According to the FBI, all of these things are likely to continue at current levels of bad and potentially get worse in 2021.
This week, as students headed back from holiday break to their virtual classrooms, FBI officials reiterated the need to better protect America’s vulnerable educational institutions.
“The broader the move to distance learning, I think the more attacks you’re going to see, just simply because there are more opportunities for it and it’s more disruptive,” FBI Cyber Section Chief Dave Ring told ABC News this week. “Not everybody’s looking to make money when it comes to criminal motivations for these attacks. A lot are looking to steal information. They’re looking to use that for financial gain. They’re looking to collect ransoms.”

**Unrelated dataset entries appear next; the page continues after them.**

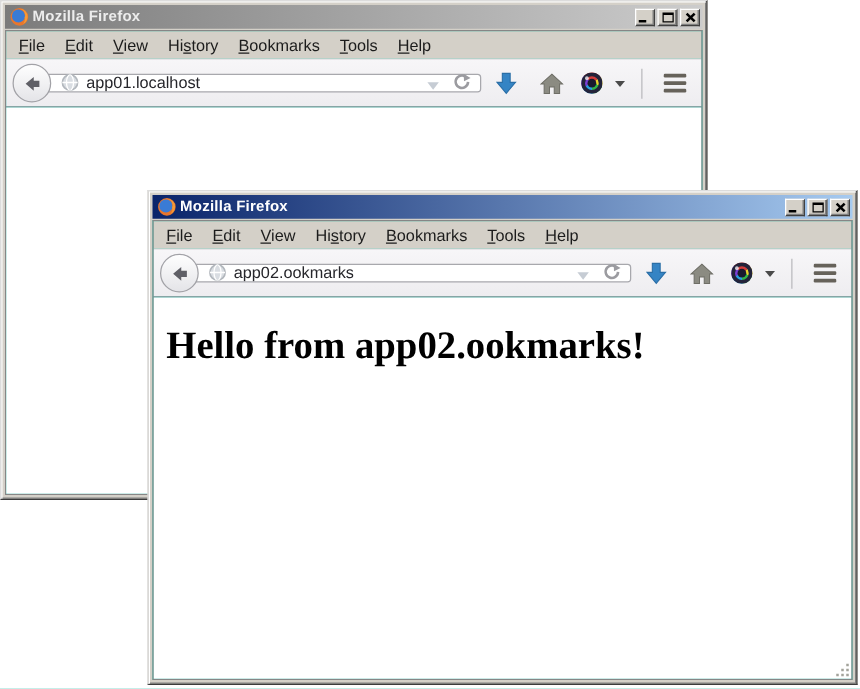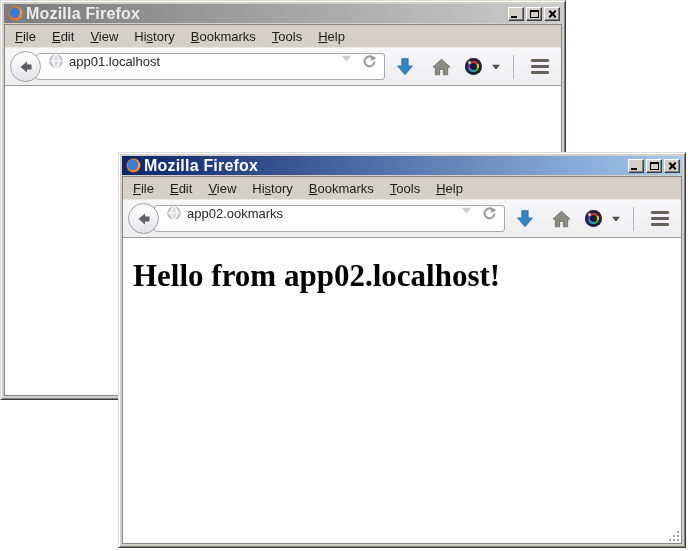--- a/index.html
+++ b/index.html
@@ -27,7 +27,7 @@
   }
   .titlebar.active   { background:linear-gradient(to right,#0a246a,#a6caf0); }
   .titlebar.inactive { background:linear-gradient(to right,#7b7b7b,#cccccc); }
-  .title-text { font-size:16px; font-weight:bold; letter-spacing:.2px;
+  .title-text { font-size:12px; font-weight:bold; letter-spacing:.2px;
                 white-space:nowrap; flex:1; line-height:19px; }
   .titlebar.active   .title-text { color:#ffffff; }
   .titlebar.inactive .title-text { color:#ececec; }

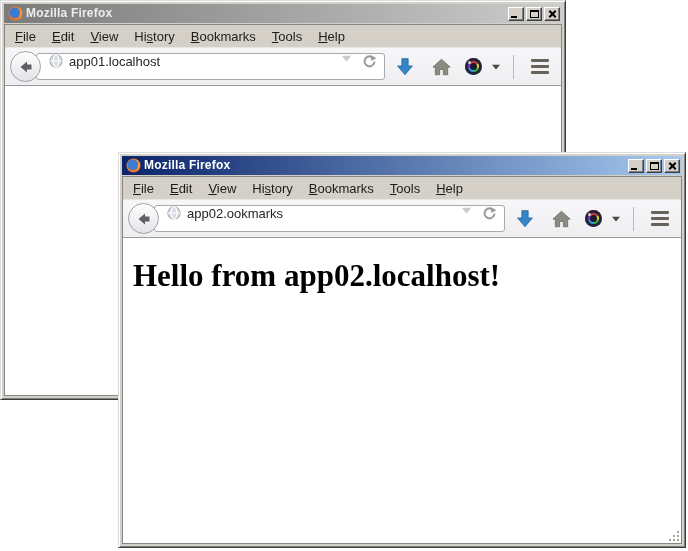--- a/index.html
+++ b/index.html
@@ -76,8 +76,8 @@
     display:grid; place-items:center; z-index:2; margin-right:-5px;
   }
   .urlbar {
-    flex:1; height:27px; background:#fff; border:1px solid #a8a8ad; border-radius:3px;
-    display:flex; align-items:flex-start; padding:0 5px 0 12px; gap:6px; z-index:1; min-width:0;
+    flex:1; height:15px; background:#fff; border:1px solid #a8a8ad; border-radius:3px;
+    display:flex; align-items:flex-end; padding:0 5px 0 12px; gap:6px; z-index:1; min-width:0;
   }
   .urltext { font-size:13px; color:#26262b; white-space:nowrap; overflow:hidden; }
   .url-spacer { flex:1; }

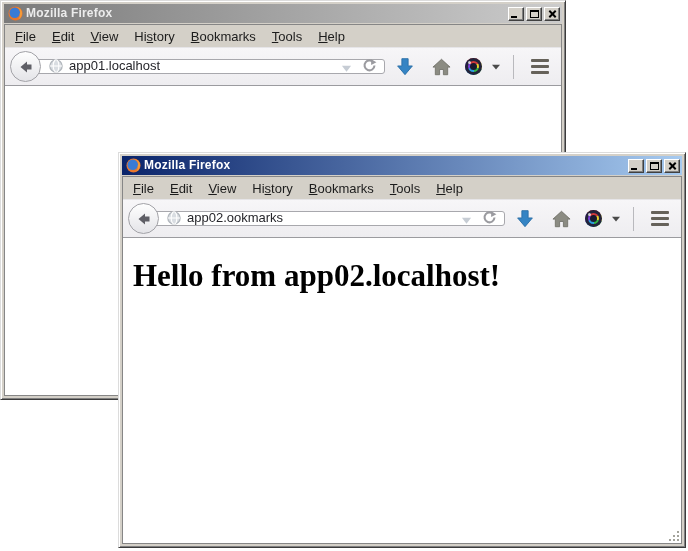--- a/index.html
+++ b/index.html
@@ -299,7 +299,7 @@
       </div>
     </div>
     <div class="content">
-      <h1>Hello from app02.localhost!</h1>
+      <h1>Hello from app02.ookmarks!</h1>
       <div class="grip"></div>
     </div>
   </div>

According to federal agencies, hackers are likely to continue to leverage a whole assortment of attacks, from Denial of Service attacks to ransomware to intrusions via third-party ed-tech, like online learning suites like Google Classroom. Because schools are generally places where risk awareness is low and cybersecurity funding is minimal, criminals likely view them as appealing targets, officials say.
“Cyber actors likely view schools as targets of opportunity, and these types of attacks are expected to continue through the 2020/2021 academic year. These issues will be particularly challenging for K-12 schools that face resource limitations,” CISA and the FBI warned in their December brief. “In these attacks, malicious cyber actors target school computer systems, slowing access, and — in some instances — rendering the systems inaccessible for basic functions, including distance learning. Adopting tactics previously leveraged against business and industry, ransomware actors have also stolen — and threatened to leak — confidential student data to the public unless institutions pay a ransom.”
The lack of attention paid to this issue has seen a skyrocketing rate of publicly reported cyberattacks on schools — with the rate of disclosed attacks tripling from 2018 to 2019, and some attacks becoming even more ubiquitous in 2020.
Some legislators have suggested policy and funding solutions for this — such as Democratic Reps. Jim Langevin of Rhode Island and Doris Matsui of California’s Enhancing K-12 Cybersecurity Act, which, among other things, would create a $US400 ($518) million grant program via the National Science Foundation to build out better security teams and resources for schools across the country.